INFORMATION SUPPLIED >>
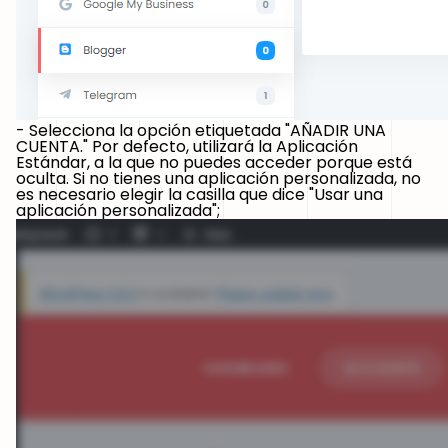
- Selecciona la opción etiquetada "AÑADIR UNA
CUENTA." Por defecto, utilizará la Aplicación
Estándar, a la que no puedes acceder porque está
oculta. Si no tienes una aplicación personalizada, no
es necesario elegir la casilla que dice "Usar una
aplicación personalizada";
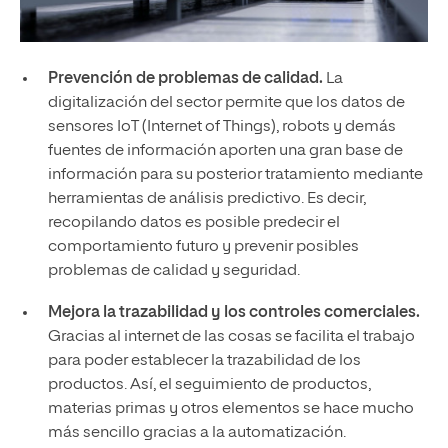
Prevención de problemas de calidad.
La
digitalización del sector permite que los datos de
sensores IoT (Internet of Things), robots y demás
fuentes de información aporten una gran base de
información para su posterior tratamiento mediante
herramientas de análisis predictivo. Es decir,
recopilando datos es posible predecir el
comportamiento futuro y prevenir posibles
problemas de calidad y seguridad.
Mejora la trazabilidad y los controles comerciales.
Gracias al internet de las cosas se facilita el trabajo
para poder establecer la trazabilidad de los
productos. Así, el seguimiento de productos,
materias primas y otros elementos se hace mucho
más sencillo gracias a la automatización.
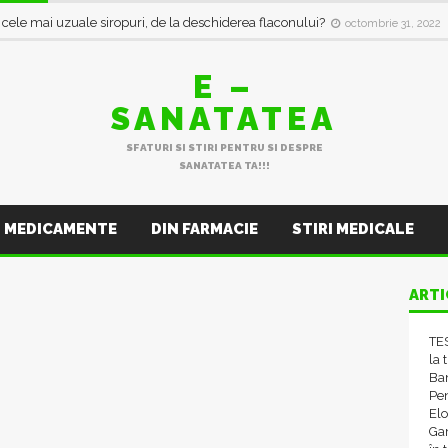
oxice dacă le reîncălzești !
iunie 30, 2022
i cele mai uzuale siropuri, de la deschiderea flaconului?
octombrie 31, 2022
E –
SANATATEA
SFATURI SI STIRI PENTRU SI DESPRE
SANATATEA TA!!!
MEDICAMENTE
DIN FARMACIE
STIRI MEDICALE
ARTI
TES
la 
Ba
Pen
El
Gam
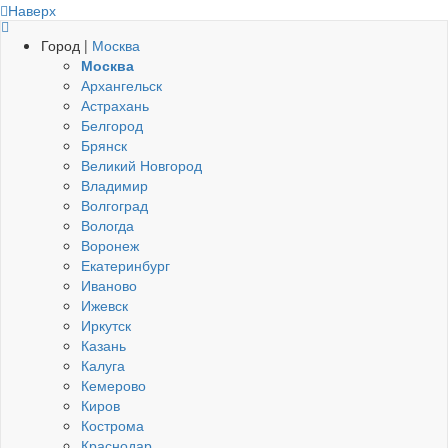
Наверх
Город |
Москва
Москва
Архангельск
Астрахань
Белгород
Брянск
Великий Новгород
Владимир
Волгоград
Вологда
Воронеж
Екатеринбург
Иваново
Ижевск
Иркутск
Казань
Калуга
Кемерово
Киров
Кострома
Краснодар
---
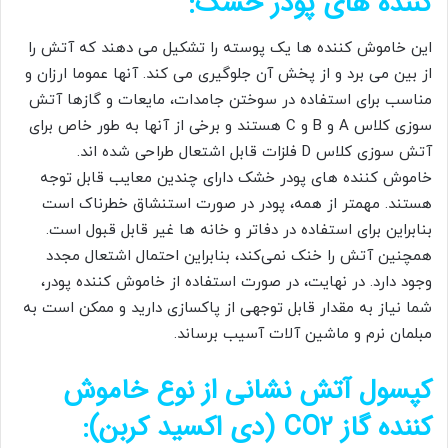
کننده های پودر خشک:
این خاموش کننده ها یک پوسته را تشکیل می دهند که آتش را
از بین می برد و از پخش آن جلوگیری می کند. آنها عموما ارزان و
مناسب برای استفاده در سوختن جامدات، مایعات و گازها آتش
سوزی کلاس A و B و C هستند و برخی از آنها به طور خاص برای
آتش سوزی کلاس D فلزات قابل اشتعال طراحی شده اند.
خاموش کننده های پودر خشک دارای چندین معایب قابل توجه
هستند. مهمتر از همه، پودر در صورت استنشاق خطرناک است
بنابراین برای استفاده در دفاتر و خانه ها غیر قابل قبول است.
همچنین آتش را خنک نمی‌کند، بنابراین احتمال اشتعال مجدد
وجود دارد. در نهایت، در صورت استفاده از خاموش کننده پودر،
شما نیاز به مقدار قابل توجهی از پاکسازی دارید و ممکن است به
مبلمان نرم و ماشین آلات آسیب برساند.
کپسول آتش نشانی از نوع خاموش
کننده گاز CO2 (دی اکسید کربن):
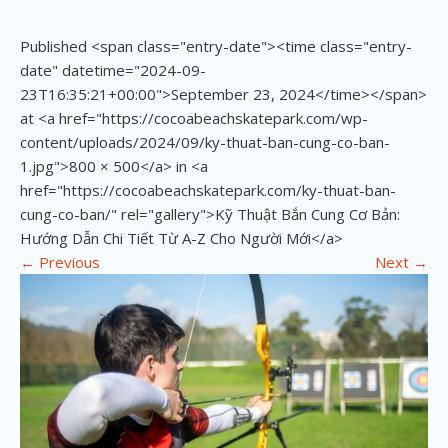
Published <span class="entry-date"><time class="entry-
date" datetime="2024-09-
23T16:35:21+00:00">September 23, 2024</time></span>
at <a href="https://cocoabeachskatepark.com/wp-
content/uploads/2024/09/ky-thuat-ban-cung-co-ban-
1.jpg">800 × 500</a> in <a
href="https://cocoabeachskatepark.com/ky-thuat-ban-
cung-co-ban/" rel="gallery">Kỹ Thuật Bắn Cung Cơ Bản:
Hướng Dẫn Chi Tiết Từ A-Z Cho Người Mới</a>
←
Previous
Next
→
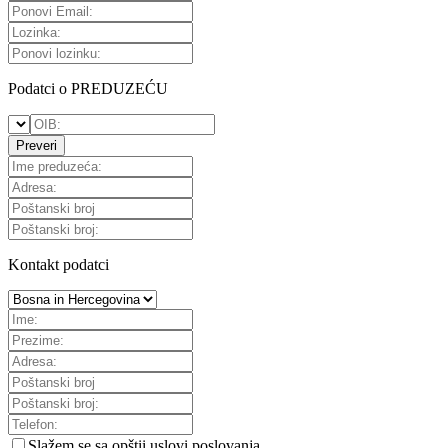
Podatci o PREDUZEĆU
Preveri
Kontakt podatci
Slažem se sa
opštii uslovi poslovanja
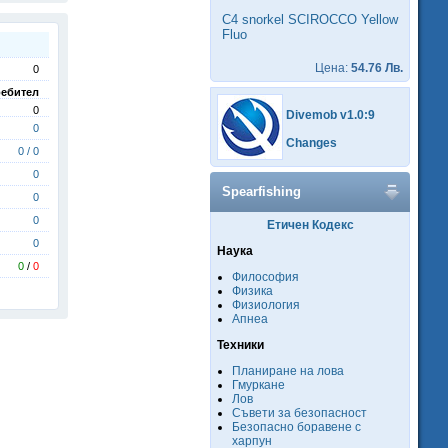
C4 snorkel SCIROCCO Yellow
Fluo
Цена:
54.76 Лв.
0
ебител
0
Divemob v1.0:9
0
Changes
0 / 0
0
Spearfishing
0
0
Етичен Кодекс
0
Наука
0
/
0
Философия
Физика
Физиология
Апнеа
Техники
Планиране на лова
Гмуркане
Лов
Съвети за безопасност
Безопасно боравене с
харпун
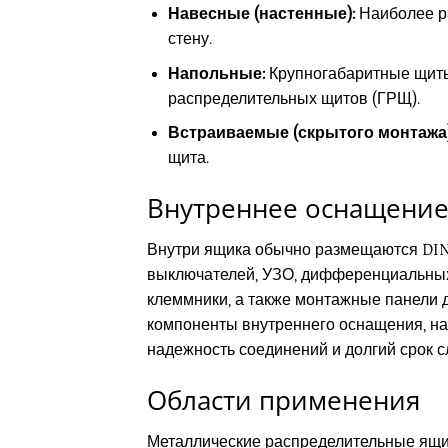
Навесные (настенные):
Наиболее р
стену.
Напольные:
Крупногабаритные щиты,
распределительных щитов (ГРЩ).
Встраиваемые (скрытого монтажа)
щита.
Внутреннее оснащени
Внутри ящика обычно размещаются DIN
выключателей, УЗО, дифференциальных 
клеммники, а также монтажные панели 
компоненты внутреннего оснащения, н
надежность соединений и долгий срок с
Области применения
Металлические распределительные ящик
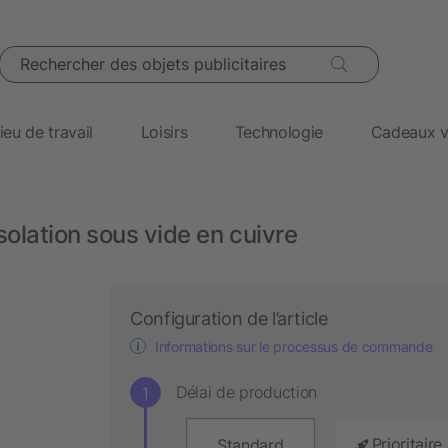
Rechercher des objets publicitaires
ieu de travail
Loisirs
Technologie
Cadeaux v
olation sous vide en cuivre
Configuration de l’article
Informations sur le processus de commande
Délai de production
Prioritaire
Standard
--
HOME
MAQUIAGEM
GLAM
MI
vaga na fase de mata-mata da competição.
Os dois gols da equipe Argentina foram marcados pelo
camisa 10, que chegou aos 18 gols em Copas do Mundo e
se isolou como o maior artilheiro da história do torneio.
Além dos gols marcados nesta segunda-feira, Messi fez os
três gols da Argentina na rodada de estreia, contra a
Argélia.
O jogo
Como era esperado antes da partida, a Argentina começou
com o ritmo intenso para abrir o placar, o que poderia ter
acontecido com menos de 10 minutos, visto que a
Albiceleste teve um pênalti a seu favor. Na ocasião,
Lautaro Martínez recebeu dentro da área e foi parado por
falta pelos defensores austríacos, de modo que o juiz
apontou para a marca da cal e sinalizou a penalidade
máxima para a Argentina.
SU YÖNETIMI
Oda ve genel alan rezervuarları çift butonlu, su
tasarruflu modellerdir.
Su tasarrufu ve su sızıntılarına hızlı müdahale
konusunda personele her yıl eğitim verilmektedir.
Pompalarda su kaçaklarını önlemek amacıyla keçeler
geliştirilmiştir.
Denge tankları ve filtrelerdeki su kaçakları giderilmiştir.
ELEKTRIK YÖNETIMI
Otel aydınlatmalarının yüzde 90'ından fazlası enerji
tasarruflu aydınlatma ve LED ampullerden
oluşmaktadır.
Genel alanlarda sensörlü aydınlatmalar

EXERCISE INSTRUCTIONS >>
Only the number is wanted. Count the lines above that include the word "بنابراین".

ANSWER BOX >>
2